The pattern in the Senate is similar. Boosted by their dominance of smaller states between the coasts, Republicans have controlled the Senate for 22 of the 40 years since 1980. But according to calculations shared with me by Lee Drutman of the centrist New America think tank, if you assign half of each state’s population to each senator, the GOP has represented a majority of the American public for only one two-year period during that span: 1997 to 1998. Today, according to Drutman’s figures, the 47 Democratic senators represent almost 169 million people, while the 53 Republican senators represent about 158 million. Measured by votes, the disparity is even more glaring: The current Democratic senators won about 14 million more votes (69 million) than the Republican incumbents (55 million), according to calculations by Molly Reynolds, a senior fellow in governance studies at the Brookings Institution.
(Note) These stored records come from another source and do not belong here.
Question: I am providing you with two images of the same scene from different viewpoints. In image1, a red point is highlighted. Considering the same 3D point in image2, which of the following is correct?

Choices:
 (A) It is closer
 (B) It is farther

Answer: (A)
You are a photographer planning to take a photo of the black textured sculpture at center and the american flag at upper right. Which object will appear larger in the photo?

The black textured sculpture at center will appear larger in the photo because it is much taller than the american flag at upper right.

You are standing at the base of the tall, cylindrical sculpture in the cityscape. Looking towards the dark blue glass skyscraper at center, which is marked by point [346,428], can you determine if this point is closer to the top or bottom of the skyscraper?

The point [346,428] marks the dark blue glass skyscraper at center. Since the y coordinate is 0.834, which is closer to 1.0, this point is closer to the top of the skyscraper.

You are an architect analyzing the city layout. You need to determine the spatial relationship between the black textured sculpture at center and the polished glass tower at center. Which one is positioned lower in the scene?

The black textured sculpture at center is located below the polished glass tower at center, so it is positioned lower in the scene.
These numbers will become even more pronounced after the November 3 election.

The result is a Republican Supreme Court majority that, to an unprecedented extent, embodies minority rule. Assuming Barrett is confirmed, five of the six sitting Republican justices will have been appointed by GOP presidents who initially lost the popular vote. (George W. Bush, like Trump, won the Electoral College and lost the popular vote in his first election.) And all three of Trump’s nominees will have been confirmed by senators who represented less than half of the American public. The same is true for Thomas, who was nominated by George H. W. Bush.

As the party is now constituted, the GOP’s chances of winning popular majorities in presidential elections—or representing most Americans in the Senate—will probably be even lower in the coming decade than they’ve been in the past few. Trump has relentlessly targeted the GOP on the priorities and resentments of non-college-educated, Christian, and rural white voters—groups whose numbers are either stagnant or shrinking.
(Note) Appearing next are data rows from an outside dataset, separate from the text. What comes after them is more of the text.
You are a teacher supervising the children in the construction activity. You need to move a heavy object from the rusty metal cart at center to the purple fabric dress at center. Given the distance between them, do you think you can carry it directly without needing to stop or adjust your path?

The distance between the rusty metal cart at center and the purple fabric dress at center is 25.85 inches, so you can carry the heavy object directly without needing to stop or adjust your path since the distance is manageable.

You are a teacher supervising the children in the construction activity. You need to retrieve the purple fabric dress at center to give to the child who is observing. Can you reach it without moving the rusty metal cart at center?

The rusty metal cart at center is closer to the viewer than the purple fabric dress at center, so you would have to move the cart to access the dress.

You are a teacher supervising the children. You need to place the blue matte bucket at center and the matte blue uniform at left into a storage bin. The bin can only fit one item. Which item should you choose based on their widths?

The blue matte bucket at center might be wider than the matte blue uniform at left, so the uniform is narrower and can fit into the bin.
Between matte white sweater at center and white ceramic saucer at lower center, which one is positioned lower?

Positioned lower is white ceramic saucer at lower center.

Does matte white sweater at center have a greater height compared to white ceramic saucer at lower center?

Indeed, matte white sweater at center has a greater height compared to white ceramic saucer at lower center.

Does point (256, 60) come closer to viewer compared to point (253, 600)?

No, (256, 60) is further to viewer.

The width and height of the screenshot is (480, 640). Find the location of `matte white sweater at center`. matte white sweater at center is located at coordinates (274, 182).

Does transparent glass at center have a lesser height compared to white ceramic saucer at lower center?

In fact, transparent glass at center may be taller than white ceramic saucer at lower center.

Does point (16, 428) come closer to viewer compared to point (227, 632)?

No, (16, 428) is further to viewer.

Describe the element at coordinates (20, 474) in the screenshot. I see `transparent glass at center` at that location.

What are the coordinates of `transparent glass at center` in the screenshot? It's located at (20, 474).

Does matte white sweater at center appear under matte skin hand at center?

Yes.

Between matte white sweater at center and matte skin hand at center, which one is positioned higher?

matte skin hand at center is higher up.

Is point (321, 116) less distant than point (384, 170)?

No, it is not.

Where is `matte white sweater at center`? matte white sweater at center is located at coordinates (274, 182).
Meanwhile, the key groups that favor Democrats—such as college-educated white voters, people of color, and adults who don’t identify with any religious tradition—are growing. Generational transition is accelerating all of these changes. Millennials were the most diverse generation in American history, but Generation Z is more diverse still. The unnamed generation younger than Gen Z is the first in American history in which people of color compose the majority, according to recent calculations by the Brookings Institution demographer William Frey.
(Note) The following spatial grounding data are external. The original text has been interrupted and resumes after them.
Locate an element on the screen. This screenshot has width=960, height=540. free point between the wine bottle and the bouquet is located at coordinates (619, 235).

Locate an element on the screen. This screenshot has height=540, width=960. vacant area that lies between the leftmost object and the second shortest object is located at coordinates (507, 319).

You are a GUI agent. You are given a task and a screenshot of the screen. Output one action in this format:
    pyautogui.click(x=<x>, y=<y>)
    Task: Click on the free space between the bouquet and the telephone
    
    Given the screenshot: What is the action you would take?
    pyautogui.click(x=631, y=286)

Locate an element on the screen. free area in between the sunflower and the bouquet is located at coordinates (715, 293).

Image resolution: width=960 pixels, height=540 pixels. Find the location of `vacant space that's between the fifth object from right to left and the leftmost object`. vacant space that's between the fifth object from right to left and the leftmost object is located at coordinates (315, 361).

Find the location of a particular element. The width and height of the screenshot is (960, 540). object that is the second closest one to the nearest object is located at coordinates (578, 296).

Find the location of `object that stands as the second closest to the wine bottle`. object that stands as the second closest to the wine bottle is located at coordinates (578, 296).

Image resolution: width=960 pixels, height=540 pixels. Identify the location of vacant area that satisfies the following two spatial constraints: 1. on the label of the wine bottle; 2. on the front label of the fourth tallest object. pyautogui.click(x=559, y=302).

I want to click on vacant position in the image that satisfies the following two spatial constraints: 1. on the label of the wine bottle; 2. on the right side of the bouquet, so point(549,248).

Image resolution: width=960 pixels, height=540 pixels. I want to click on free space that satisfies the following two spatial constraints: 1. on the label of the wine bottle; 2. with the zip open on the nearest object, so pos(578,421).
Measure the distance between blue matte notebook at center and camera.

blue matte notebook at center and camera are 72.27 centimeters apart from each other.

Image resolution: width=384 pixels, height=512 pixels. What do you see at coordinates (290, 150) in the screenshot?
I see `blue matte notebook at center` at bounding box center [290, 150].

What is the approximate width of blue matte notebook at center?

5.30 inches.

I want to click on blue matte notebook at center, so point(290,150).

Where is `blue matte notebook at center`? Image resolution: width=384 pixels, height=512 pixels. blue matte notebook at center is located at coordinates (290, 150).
In November, for the first time, the diverse generations born after 1981—Millennials and Gen Zers—will equal the preponderantly white generations born before 1964 as a percentage of eligible voters, Frey calculates. By 2024, those younger generations will almost certainly exceed them as a share of actual voters, with the gap widening quickly after that. Figures provided to me by Frey on the racial composition of the millions of young people who have turned 18 since the 2016 election offer a preview of what’s coming: Young people of color make up about 70 percent of those newly eligible voters in California and Nevada, two-thirds in Texas, three-fifths in Arizona, and about 55 percent in Georgia, Florida, New York, and North Carolina.

It’s not hard to see a collision ahead between a conservative Supreme Court majority and the priorities of those younger Americans, including climate change, racial equity, voting rights, gun control, and protections for same-sex couples. “This focus on judgeships that [Senate Majority Leader Mitch] McConnell has put in place is really the only way” that conservatives can see of “guaranteeing their ideological priorities,” Alvin Tillery, the director of Northwestern University’s Center for the Study of Diversity and Democracy, told me.

Brownstein then provides a history lesson about how “America has been here before.”

This is how the shrinking white Republican minority sabotages the emerging diverse Democratic majority. It cannot hold against a rising tide, but it will lead to a difficult transition period until the old ways are swept away by a new generation.